Task objective
Please copy the material below word for word, everything from the line containing "for about 10" down to the line containing "TABBOULEH WITH ROASTED".

[Stored entries]
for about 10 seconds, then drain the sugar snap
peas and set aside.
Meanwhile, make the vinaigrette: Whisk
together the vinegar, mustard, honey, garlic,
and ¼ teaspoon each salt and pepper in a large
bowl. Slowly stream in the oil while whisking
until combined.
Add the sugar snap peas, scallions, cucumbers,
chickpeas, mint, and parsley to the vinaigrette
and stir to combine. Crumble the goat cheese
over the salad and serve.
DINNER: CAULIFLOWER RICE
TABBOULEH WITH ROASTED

* * *

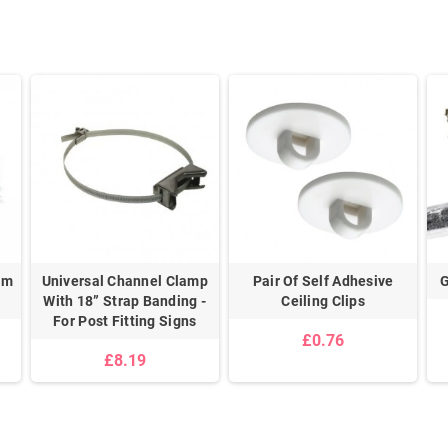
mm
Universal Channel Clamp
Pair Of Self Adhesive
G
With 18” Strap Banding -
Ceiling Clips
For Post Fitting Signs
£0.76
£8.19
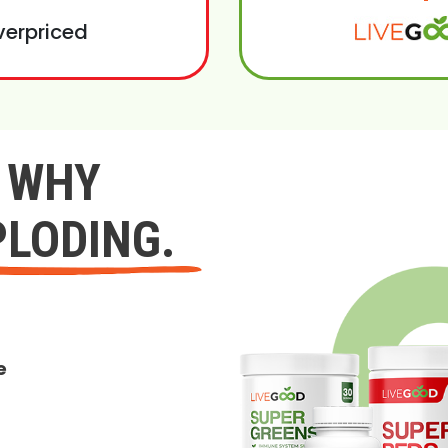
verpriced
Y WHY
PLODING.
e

---

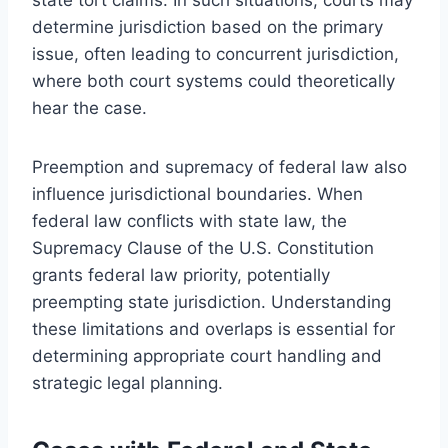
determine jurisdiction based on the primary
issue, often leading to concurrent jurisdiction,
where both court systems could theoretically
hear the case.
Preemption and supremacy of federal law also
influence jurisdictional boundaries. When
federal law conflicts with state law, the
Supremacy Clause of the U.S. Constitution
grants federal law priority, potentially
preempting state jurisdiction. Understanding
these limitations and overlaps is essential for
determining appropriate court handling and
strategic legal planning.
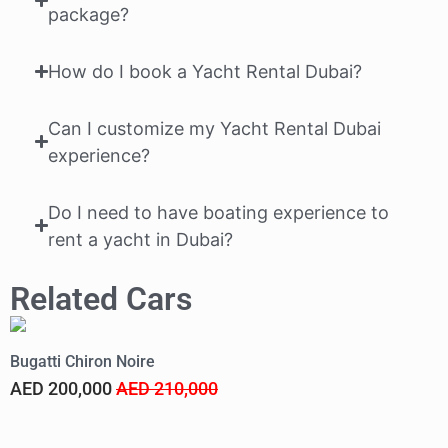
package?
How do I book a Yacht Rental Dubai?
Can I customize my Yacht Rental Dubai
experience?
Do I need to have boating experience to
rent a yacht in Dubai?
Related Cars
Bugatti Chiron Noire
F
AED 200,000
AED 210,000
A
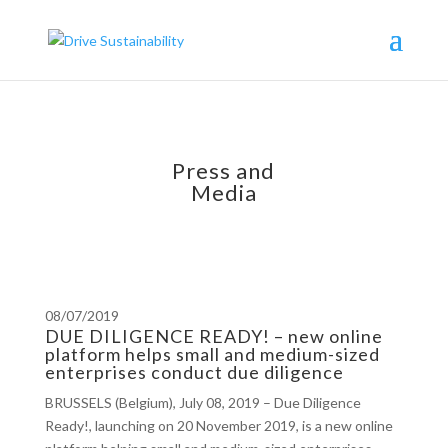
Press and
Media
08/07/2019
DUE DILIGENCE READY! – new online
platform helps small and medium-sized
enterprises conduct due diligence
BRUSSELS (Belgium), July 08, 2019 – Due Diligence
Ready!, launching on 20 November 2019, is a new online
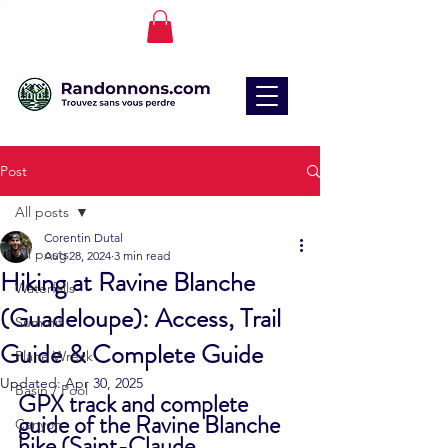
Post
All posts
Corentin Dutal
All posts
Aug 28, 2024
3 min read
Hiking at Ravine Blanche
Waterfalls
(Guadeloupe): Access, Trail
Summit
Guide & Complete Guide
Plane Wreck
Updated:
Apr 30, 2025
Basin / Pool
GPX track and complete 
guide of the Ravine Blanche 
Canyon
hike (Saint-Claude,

Answer to the exercise
for about 10 seconds, then drain the sugar snap
peas and set aside.
Meanwhile, make the vinaigrette: Whisk
together the vinegar, mustard, honey, garlic,
and ¼ teaspoon each salt and pepper in a large
bowl. Slowly stream in the oil while whisking
until combined.
Add the sugar snap peas, scallions, cucumbers,
chickpeas, mint, and parsley to the vinaigrette
and stir to combine. Crumble the goat cheese
over the salad and serve.
DINNER: CAULIFLOWER RICE
TABBOULEH WITH ROASTED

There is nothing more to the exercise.